Another exercise in Seth Warner's "Modern Algebra" (1965). This one is Exercise 7.15.
Let $(S, \circ)$ be a semigroup.
Let $(S, \circ)$ have an idempotent element $e$, that is, such that $e \circ e = e$.
Suppose that for all $a \in S$:
- there exists at least one $x \in S$ such that $x \circ a = e$
- there exists at most one $y \in S$ such that $a \circ y = e$.
Then $(S, \circ)$ is a group.
I have started by exploring things like: $$x \circ a = (x \circ a) \circ (x \circ a) = x \circ (a \circ x) \circ a$$
but although I "know" $e = x \circ a = a \circ x$ is my identity, I can't actually work out how to prove it.
The question suggests using the alternative axioms for a group: that $(3)$ there exists a left identity (rather than "there exists an identity") and $(4)$ that every element has a left inverse (rather than "every element has an inverse"), in addition to $(1)$ closure and $(2)$ associativity.

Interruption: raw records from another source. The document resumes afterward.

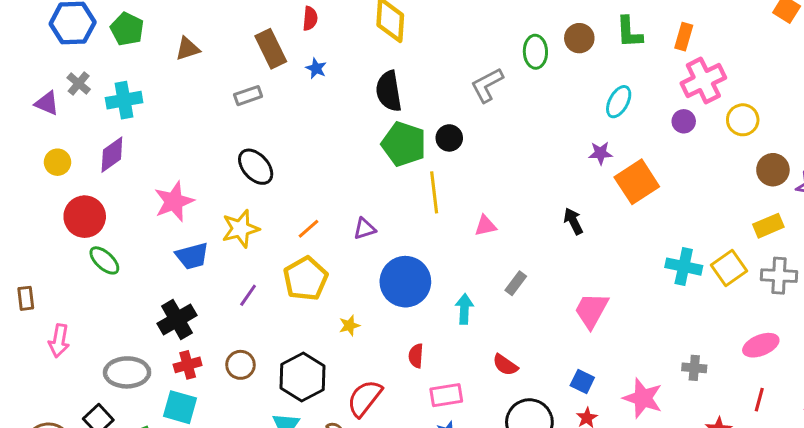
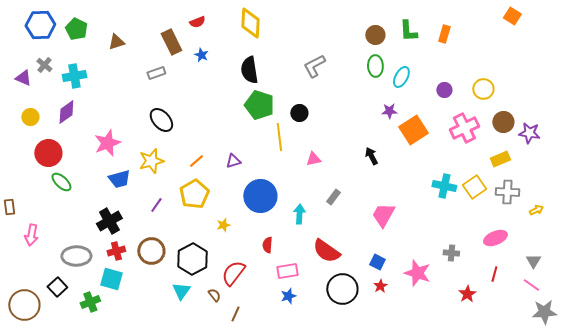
red semicircle: (310, 18) -> (197, 22), turned 63
green ellipse: (535, 52) -> (375, 66), moved
pink cross: (703, 80) -> (464, 128), moved
black circle: (449, 138) -> (299, 113), moved
brown circle: (240, 365) -> (151, 251), size x1.4
red semicircle: (505, 365) -> (326, 251), size x1.6

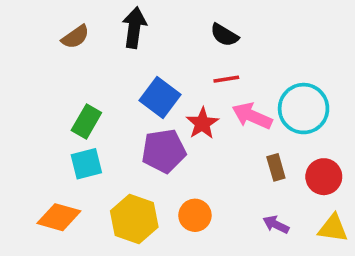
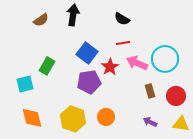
cyan square: (86, 164) -> (25, 84), moved
orange diamond: (59, 217) -> (32, 118), turned 60

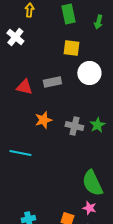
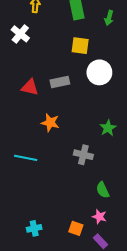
orange star: (43, 120) -> (50, 123), turned 30
gray cross: (74, 126) -> (83, 155), moved
green semicircle: (92, 183) -> (103, 190), size x0.6

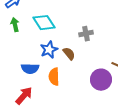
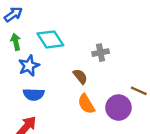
blue star: (49, 50) -> (29, 66), moved
orange semicircle: (54, 77) -> (86, 104), moved, turned -30

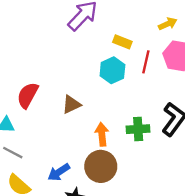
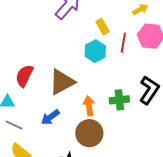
yellow rectangle: (122, 42) -> (102, 27), turned 42
brown triangle: (71, 105) -> (62, 82), size x1.6
blue arrow: (59, 172) -> (50, 117), moved

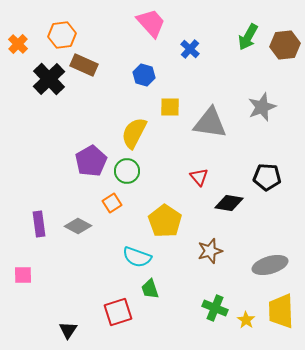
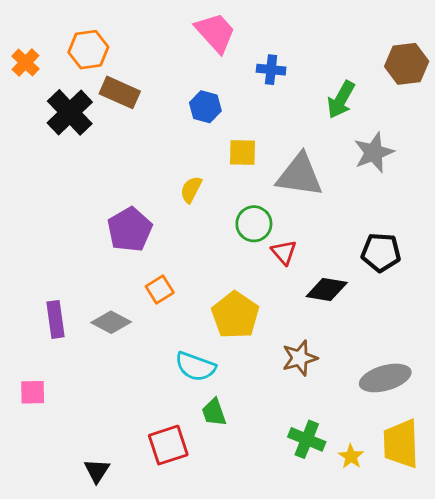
green arrow: (248, 37) -> (341, 100), moved
blue cross: (190, 49) -> (271, 70), turned -36
yellow semicircle: (134, 133) -> (191, 190), size x0.6
green circle: (127, 171) -> (254, 224), moved

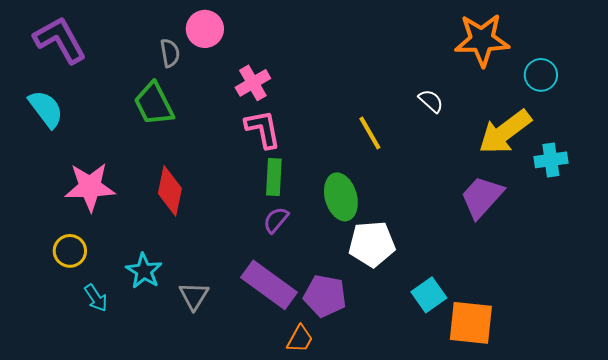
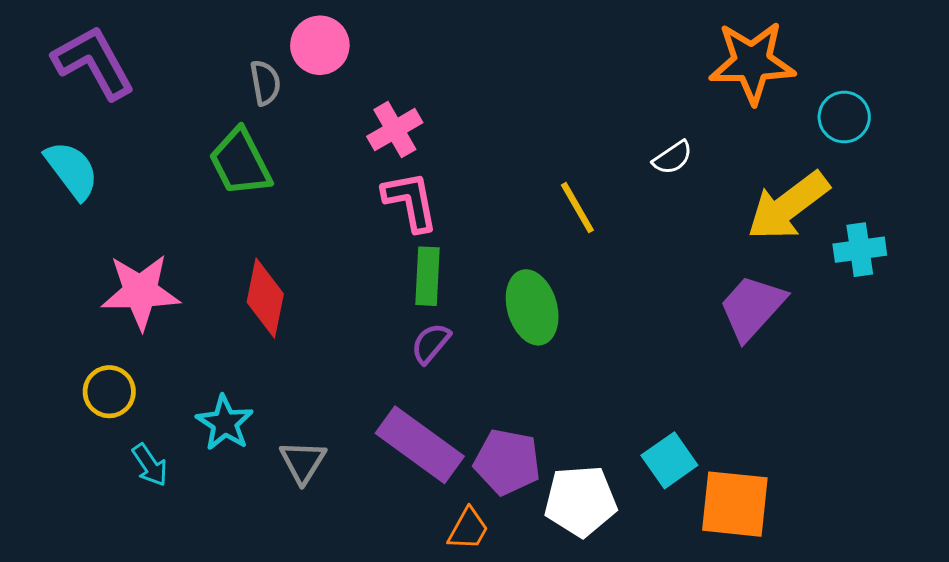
white semicircle: (431, 101) -> (673, 158), turned 104
white pentagon: (372, 244) -> (580, 501), moved

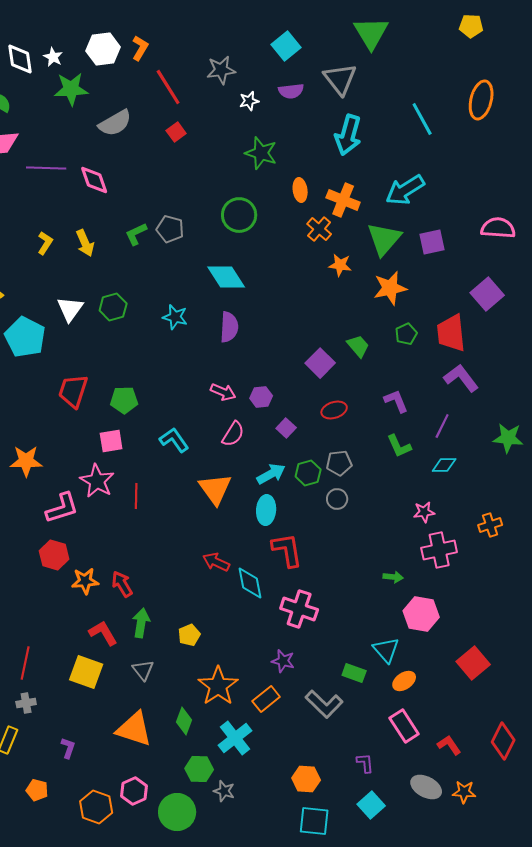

I have tried exploring $x \circ e = e$ to try and prove that $e$ is a right identity, but while we know this holds for the specific $x$ I can't see how to generalise for all elements of $S$.
In problems of this kind, there is usually an ingenious first step that I can't find which agglomerates $5$ or so elements, like $a \circ e \circ x \circ y \circ a$ or something, from which an obvious conclusion emerges, but I can't find anything that goes anywhere.
Where do I start?
I will use juxtaposition for the operation. Let $a$ be any element.
If $x$ is such that $xa=e$, then $xae=ee=e=xa$, so by the second condition applied to $x$, we have that $ae=a$. This holds for all $a$, so $e$ is a right identity.
Again, let $a$ be arbitrary, and let $x$ be any element such that $xa=e$. Then $e=xa=(xe)a=x(ea)$ since $e$ is a right identity. Again applying the second condition to $x$ we conclude that $ea=a$. Thus, $e$ is also a left identity.
Now we have a left identity, and every element has at least one left inverse, so we have a group.